Your copy of the data should match it exactly, except that the pictures are gone.

Dataset content>
........

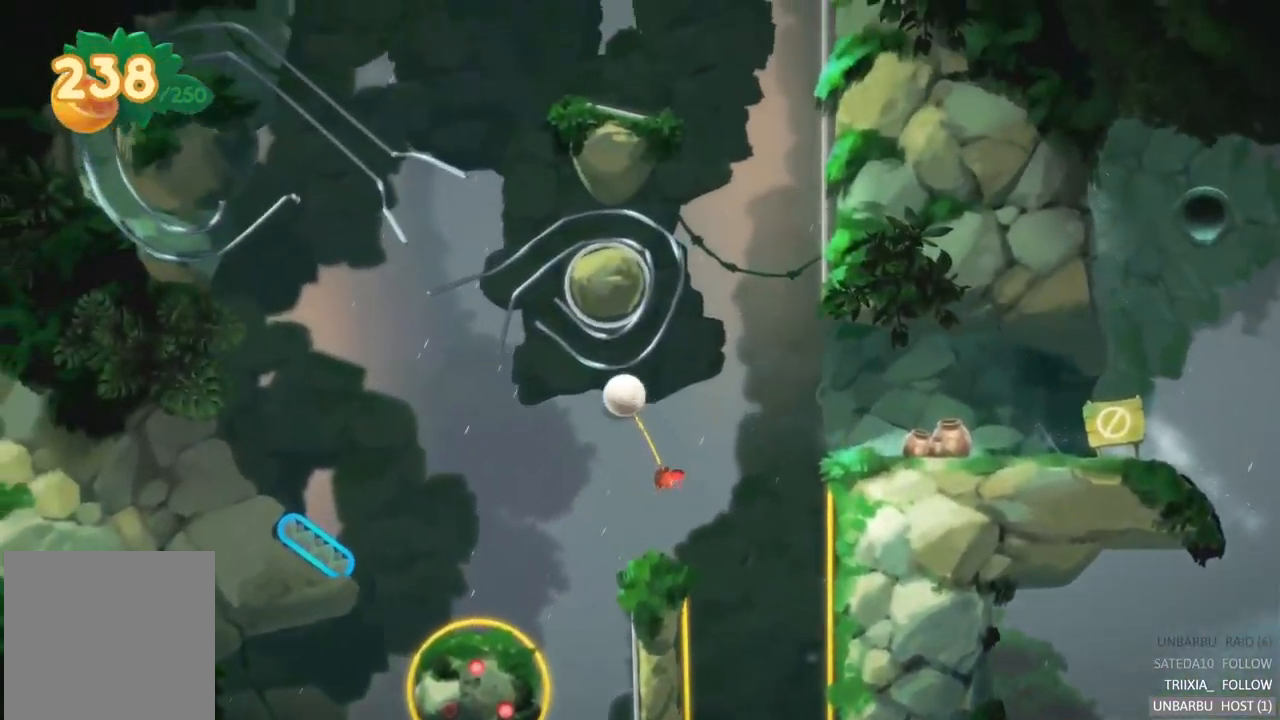
{"buttons": [], "left_stick": "center", "right_stick": "center", "events": []}
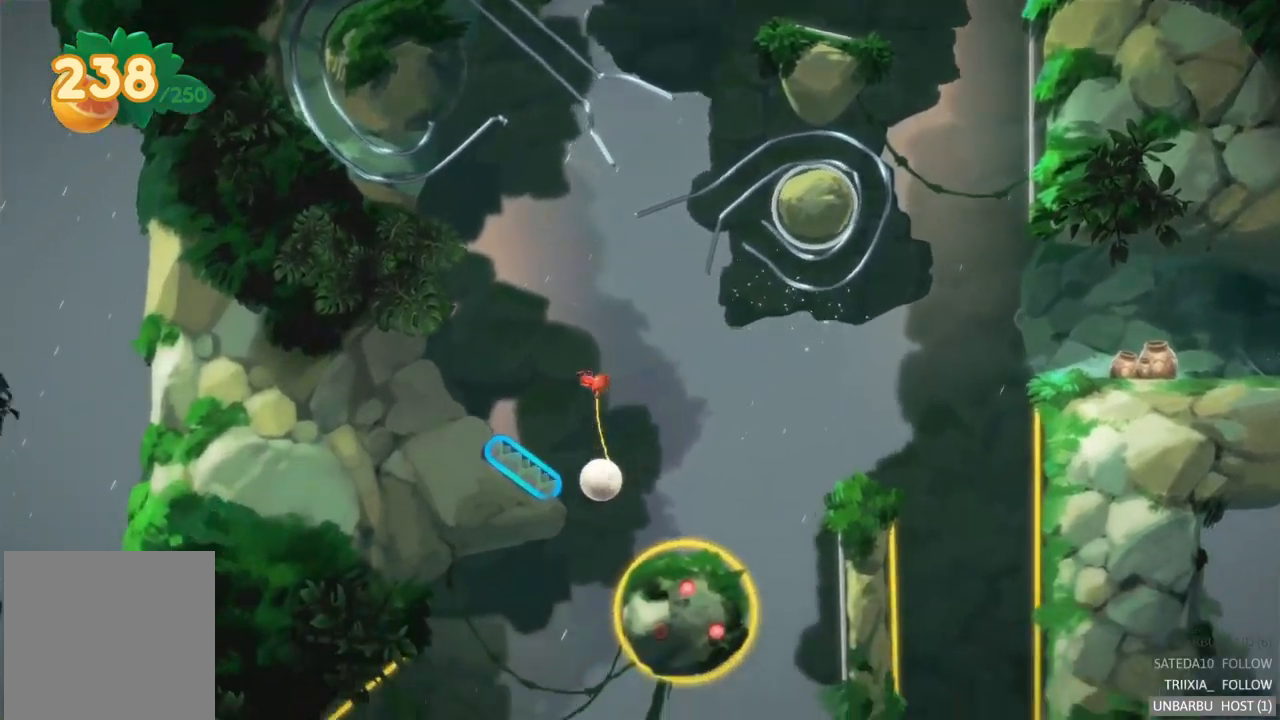
{"buttons": [], "left_stick": "center", "right_stick": "center", "events": []}
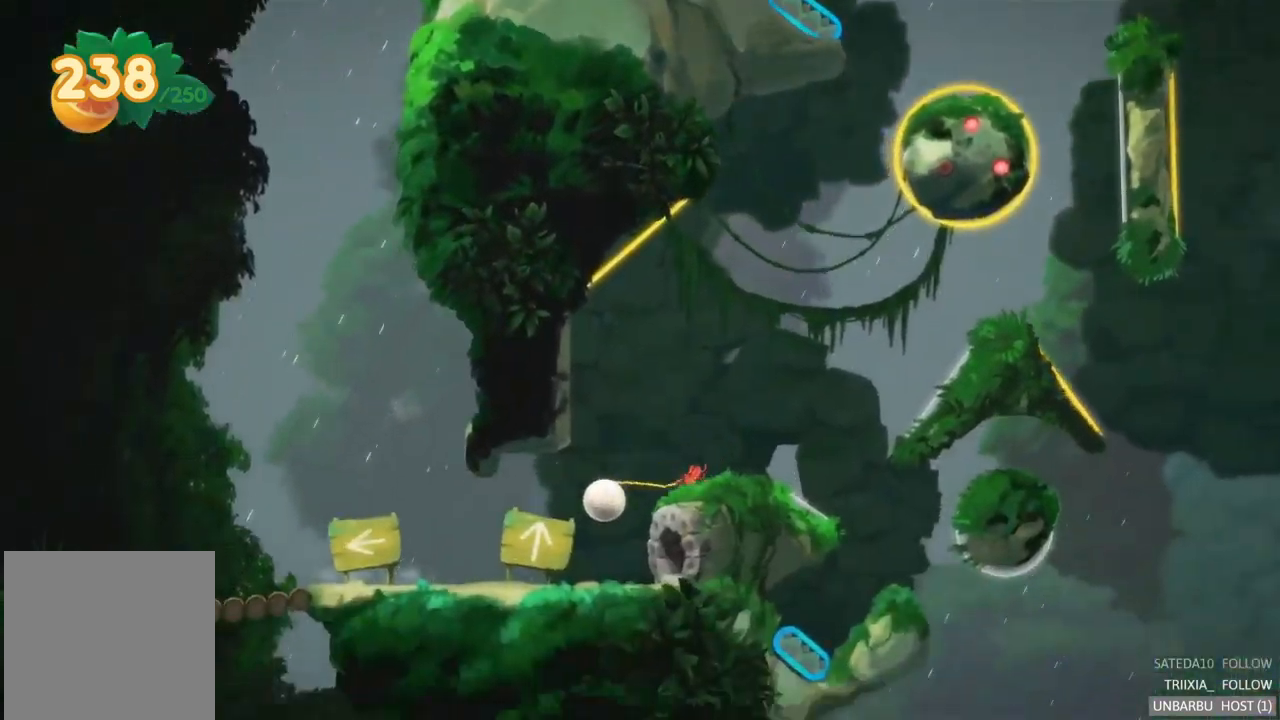
{"buttons": [], "left_stick": "center", "right_stick": "center", "events": []}
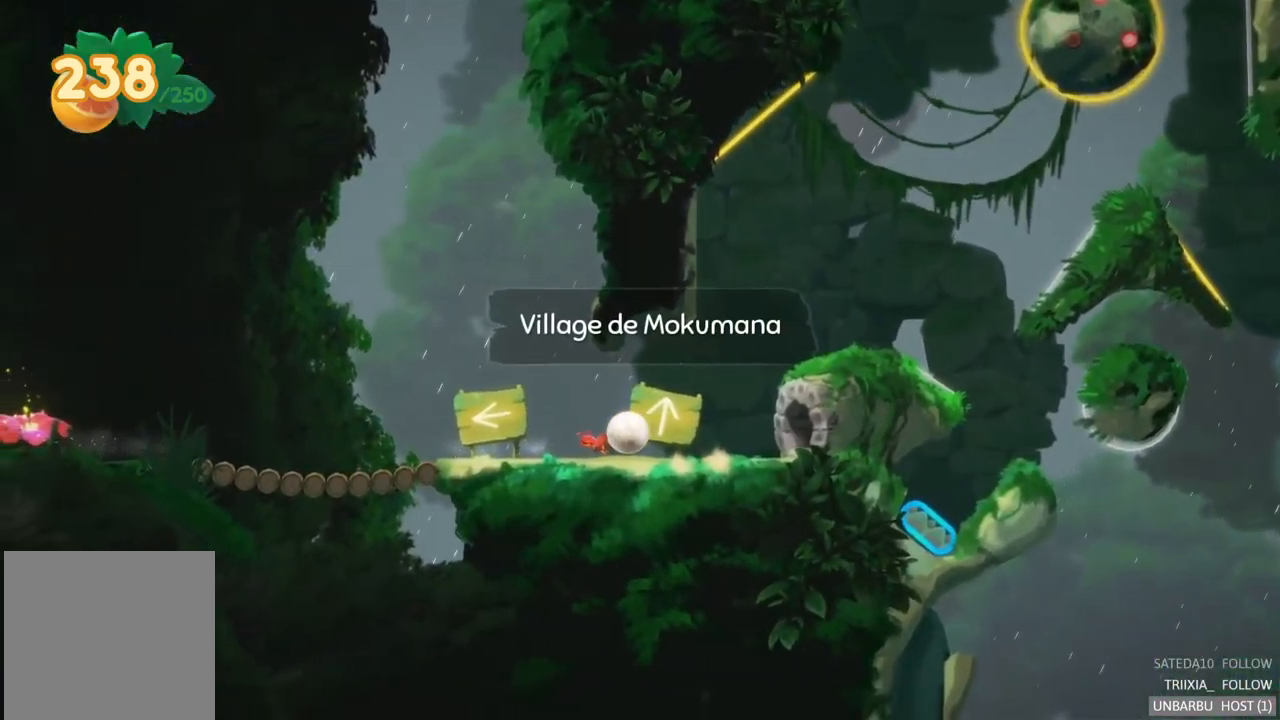
{"buttons": [], "left_stick": "right", "right_stick": "center", "events": [[83, "left_stick", "right"]]}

........

Result of the exercise>
{"buttons": [], "left_stick": "center", "right_stick": "center", "events": []}
{"buttons": [], "left_stick": "center", "right_stick": "center", "events": []}
{"buttons": [], "left_stick": "center", "right_stick": "center", "events": []}
{"buttons": [], "left_stick": "right", "right_stick": "center", "events": [[83, "left_stick", "right"]]}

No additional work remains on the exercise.